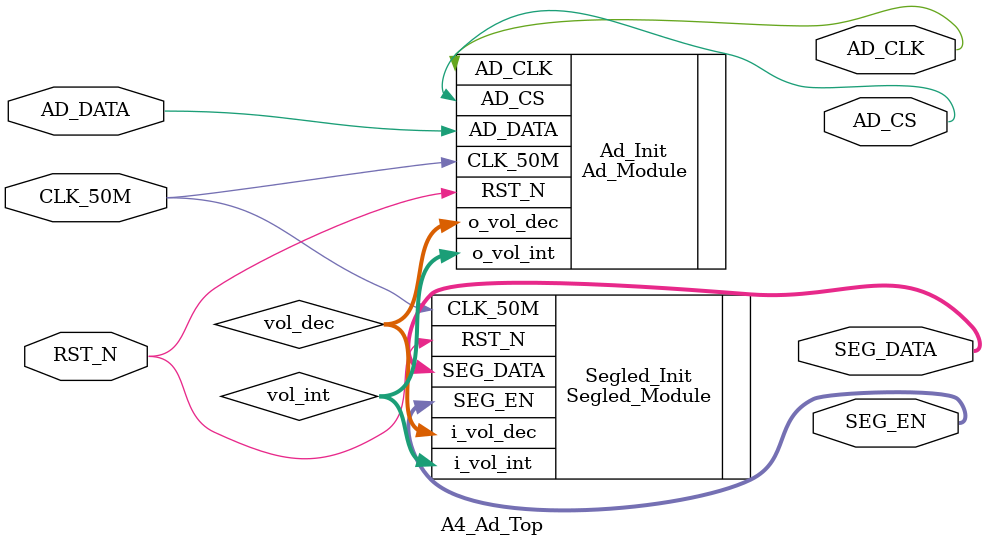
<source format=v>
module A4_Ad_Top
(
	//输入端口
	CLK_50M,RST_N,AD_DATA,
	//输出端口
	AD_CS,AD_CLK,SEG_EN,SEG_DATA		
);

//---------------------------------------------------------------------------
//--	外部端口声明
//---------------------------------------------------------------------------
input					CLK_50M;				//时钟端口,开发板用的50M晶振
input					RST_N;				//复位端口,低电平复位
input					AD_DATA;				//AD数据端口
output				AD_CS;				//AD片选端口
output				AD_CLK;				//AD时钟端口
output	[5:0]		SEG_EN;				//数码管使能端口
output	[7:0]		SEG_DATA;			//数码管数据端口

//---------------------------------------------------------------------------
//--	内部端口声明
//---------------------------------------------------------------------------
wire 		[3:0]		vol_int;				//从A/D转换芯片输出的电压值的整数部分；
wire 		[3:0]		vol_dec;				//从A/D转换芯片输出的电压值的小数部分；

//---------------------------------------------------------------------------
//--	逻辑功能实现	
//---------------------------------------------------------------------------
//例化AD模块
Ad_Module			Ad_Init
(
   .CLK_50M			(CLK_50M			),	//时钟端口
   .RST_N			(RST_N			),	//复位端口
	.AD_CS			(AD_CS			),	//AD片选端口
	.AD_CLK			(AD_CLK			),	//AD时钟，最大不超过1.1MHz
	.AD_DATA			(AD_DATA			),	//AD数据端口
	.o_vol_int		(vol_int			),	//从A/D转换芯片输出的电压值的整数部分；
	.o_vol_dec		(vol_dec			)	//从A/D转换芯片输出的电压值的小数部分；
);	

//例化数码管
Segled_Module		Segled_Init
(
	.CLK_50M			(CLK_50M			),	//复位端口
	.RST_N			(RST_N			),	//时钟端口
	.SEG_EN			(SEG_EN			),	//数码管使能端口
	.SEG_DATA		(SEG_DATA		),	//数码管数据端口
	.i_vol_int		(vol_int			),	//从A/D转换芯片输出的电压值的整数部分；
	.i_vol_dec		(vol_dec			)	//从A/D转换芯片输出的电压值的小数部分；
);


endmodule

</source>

----------------

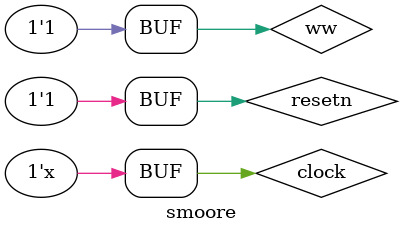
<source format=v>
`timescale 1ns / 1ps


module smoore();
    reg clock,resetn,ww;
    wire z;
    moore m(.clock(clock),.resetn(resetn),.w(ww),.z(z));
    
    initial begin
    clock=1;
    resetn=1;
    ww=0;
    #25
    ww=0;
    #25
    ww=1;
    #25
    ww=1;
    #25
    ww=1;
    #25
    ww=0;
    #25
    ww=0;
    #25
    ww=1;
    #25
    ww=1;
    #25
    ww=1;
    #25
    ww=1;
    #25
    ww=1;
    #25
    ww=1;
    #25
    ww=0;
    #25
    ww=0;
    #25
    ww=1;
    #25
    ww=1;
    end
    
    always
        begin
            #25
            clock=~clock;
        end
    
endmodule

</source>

----------------

AIM OF THE TASK
Copy out each line of the entries that holds "resetn".

EXPECTED ANSWER
    reg clock,resetn,ww;
    moore m(.clock(clock),.resetn(resetn),.w(ww),.z(z));
    resetn=1;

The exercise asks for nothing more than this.